Stage and Entertainment Hypnotists are Bad For the Image of The Profession.

Truth. These people were the around long before Milton Erickson coined the phrase hypnotherapy and great hypnotists such as Martin St James (R.I.P) did a lot of work fighting draconian legislation and keeping hypnosis alive. To my mind these men and women are the real hypnotists. They get an hour or two to walk their talk and they cannot do so if they haven’t got the required skills to select and hypnotise their subjects. Stage hypnotists are also acutely aware that the old adage “You cannot make anybody do anything against their will” is complete nonsense. Having said that, to gain mastery of those skills takes a lot more than downloading an internet training course or sitting in a class room 3 days reading books and listening to a lecturer, which is what most hypnotherapy therapy training seems to have become. So are people trained in the therapeutic models with little or no practical experience actually therapists or hypnotists? I would say mostly the former. In my opinion, anybody who wants to call themselves a hypnotherapist should be endowed with practical hypnosis skills, but entertainment hypnotists are almost demonised by many of the hypnosis associations and therefore locked out of any association memberships. I’ve done shows myself, always for charities and to be honest it’s a lot of fun for both the hypnotist and the audience. Hence, any stage or entertainment hypnotist is welcome to become an associate of TAHA.

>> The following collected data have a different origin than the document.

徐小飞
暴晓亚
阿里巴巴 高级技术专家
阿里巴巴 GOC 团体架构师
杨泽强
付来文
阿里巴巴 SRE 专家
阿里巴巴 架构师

Hypnosis Training Standards

There Are No Nationally Set Hypnosis Training Standards in Australia and despite persistent rumours it isn't likely that there will be in the foreseeable future. The training options available range from reading a book to completing a Diploma of Hypnosis/Hypnotherapy. I believe the latter is of course preferable, but all the belief in the world does not of itself necessarily make something true. The bottom line is that since the national de regulation, many (what I call carpet baggers) jumped into the hypnosis training business for the dollars and so individuals who were students one year were trainers the next. Common sense dictates that this situation is complete nonsense. Another consideration is - How can there ever be a national training standard if it can’t even be agreed upon what hypnosis actually is?

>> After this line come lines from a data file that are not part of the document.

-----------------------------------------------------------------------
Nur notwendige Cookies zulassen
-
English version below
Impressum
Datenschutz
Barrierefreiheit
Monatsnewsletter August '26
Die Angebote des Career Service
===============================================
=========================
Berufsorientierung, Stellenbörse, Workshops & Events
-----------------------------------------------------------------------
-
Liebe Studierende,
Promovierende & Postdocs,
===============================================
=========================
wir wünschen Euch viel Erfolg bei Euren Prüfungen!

The best any person entering the arena of hypnosis, clinical or otherwise, can do is to learn and keep learning. Sorry you won’t become a so called Master Practitioner in a week, a year, or even 5 years. To become a master of anything is a lifetime endeavour. In spite of what a website might say or how many tickets one might hang upon themselves, if you can’t live up to your promises and walk your talk as a hypnotist/hypnotherapist then you won’t survive. It takes a lot more than doing a course and I can guarantee you that sadly you are not going to make a hundred and eighty thousand dollars a year and have the world beat a path to your door. If and when you choose hypnosis as a career, you’re starting a business. That alone takes its own talents and skills and twice as much money and time as your idealism or the semi promises of others might allude. It takes investment in both yourself and your business, it takes time, it takes training and it takes skill and talent.

So here is TAHA. No Judgement  No Unrealistic Expectations  No Rumour Mongering  No Favouritism - No Hoops To Jump Through. Everybody is welcome to become an associate as are all valid hypnosis training schools and institutions. What is required is that you stick to the few rules and show respect to all other associates. If you can do that you are welcome and we'd love to have you on board.